Remembering Joe Sawchuk, manager, ump, major league scorekeeper
Ted Schmidt, dear friend of the late Joe Sawchuk, stands at third base at Christie Pitts alongside a Ukrainan flag to honour Sawchuk’s heritage,
October 6, 2025
By Ted Schmidt
As the leaves were starting to turn, as the World Series was in sight, three friends of 75 years descended on the legendary ball diamond of Christie Pits.
Jim Bruce and Raymond Smith joined myself for the final interment of our longtime friend Joe Sawchuk. Joe’s son Jeffrey also joined us.
The iconic field was sealed off. But this was not a problem for downtown guys like us who hardly ever paid to see the triple-A Toronto Maple Leafs of Mike Goliat, Johnny Hetki and Sam Jethroe.
With the help of Smith, I scaled the fence and proceeded to third base to anoint the holy ground, where our friend was alive once again.
Joe and I met in 1950 playing ball hockey at Harbord Collegiate. I stood at third base wearing the last Columbus Boys Club jacket which had been presented to a young Sawchuk.
Joe not only scored Toronto Blue Jays games, he umpired them when American League officials went on strike.
● ● ● ● ● ● ●
Task brief => Condense the paragraph of the tribute to Joe Sawchuk that begins "The iconic field was sealed off" into one shorter sentence that keeps its main facts.
● ● ● ● ● ● ●
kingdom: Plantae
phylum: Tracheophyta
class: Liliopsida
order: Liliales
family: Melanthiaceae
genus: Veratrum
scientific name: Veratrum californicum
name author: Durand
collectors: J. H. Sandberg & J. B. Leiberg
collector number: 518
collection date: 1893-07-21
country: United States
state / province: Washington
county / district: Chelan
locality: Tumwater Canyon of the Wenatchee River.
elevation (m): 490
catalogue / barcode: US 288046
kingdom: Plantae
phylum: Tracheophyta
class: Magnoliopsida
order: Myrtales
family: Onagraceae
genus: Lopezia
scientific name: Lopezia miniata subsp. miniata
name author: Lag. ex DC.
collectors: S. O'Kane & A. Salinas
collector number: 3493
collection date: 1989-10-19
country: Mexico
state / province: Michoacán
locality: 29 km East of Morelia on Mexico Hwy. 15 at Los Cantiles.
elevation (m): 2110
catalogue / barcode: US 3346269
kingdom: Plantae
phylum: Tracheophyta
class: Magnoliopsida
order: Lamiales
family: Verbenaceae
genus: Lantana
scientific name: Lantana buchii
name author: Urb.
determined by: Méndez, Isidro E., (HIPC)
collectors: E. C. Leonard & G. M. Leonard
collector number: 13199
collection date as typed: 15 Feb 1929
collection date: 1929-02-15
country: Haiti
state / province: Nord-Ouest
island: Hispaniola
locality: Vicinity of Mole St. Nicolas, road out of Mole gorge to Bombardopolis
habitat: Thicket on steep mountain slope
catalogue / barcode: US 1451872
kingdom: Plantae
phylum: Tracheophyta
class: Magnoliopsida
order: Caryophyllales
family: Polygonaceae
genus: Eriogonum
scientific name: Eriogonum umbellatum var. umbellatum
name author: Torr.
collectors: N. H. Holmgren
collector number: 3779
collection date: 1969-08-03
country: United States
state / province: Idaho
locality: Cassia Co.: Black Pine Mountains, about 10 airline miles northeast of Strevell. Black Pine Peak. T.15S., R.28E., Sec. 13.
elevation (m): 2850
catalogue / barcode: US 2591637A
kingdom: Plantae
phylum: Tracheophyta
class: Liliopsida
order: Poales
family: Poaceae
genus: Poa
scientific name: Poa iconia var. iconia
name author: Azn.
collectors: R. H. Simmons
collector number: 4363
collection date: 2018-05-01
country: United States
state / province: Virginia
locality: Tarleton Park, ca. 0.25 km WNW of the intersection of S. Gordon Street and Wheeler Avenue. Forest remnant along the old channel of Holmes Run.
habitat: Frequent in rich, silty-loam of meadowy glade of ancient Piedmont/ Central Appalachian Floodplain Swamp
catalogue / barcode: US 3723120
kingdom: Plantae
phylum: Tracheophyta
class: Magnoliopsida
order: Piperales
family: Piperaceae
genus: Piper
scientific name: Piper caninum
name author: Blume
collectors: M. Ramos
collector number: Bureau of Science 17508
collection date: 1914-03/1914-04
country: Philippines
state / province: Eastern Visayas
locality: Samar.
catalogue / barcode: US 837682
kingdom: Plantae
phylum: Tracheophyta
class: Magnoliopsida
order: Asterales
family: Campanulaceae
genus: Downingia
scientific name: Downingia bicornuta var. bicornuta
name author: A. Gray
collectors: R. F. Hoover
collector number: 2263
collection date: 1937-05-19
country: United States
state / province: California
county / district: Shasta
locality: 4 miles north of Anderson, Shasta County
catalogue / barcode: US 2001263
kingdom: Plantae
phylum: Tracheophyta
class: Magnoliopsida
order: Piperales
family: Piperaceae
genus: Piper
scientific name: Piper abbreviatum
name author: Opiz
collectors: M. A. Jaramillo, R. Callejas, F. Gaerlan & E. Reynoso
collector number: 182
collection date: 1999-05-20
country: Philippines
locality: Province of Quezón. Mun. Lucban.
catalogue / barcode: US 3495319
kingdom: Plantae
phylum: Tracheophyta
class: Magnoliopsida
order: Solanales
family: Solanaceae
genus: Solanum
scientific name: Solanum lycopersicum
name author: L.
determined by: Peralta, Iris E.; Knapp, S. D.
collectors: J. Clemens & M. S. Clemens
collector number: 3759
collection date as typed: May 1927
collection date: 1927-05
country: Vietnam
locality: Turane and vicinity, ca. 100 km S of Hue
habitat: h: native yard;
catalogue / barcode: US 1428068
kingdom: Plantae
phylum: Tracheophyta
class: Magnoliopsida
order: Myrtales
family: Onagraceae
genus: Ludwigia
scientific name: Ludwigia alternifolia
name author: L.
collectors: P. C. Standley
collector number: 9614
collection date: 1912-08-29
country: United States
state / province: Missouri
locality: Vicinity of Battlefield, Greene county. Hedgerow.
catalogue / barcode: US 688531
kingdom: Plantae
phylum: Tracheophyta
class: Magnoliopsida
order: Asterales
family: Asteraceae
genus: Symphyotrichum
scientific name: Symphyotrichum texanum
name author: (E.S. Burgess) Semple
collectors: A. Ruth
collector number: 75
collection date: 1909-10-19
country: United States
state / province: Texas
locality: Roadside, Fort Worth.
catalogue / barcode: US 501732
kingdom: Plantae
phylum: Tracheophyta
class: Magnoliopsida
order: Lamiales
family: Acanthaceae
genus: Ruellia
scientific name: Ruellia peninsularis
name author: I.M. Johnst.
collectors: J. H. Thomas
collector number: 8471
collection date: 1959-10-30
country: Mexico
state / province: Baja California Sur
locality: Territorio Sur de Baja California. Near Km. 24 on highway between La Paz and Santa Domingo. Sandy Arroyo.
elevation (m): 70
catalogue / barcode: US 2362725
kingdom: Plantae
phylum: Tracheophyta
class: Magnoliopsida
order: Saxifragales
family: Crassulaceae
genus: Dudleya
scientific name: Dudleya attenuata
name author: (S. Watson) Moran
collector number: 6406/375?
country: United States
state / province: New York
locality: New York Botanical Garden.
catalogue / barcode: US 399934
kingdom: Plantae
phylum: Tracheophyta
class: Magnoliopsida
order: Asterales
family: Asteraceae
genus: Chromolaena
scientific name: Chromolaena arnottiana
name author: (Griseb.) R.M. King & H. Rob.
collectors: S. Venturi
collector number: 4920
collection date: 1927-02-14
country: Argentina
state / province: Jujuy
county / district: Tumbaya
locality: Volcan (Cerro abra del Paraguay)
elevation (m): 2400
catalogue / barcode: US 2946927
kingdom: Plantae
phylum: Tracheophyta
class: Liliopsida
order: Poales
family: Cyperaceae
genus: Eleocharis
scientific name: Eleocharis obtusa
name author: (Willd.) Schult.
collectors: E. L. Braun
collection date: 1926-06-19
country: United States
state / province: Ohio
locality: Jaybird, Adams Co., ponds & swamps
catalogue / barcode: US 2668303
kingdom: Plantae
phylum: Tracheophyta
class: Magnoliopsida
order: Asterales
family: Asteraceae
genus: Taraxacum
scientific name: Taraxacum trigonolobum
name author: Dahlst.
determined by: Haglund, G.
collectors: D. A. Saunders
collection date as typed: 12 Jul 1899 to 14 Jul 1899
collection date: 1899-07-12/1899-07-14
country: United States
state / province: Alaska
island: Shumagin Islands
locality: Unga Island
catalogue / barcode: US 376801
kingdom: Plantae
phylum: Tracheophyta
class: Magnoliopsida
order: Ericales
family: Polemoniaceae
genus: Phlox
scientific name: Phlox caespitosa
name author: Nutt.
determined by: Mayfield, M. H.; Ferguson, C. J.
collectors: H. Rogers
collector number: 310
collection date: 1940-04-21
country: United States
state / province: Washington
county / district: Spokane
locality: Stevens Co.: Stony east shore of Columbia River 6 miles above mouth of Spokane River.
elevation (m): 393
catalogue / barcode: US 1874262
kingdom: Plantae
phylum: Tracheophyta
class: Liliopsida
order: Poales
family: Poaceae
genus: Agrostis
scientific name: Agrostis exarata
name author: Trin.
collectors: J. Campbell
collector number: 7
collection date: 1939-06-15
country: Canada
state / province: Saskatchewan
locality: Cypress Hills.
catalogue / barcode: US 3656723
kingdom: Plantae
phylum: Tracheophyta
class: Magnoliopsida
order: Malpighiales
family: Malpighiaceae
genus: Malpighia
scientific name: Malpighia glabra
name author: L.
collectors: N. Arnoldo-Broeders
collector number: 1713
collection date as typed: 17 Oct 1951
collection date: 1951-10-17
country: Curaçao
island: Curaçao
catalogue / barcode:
● ● ● ● ● ● ●
Answer to this problem => The sealed-off field was no problem for downtown guys like us, who rarely paid to see the triple-A Toronto Maple Leafs of Mike Goliat, Johnny Hetki and Sam Jethroe.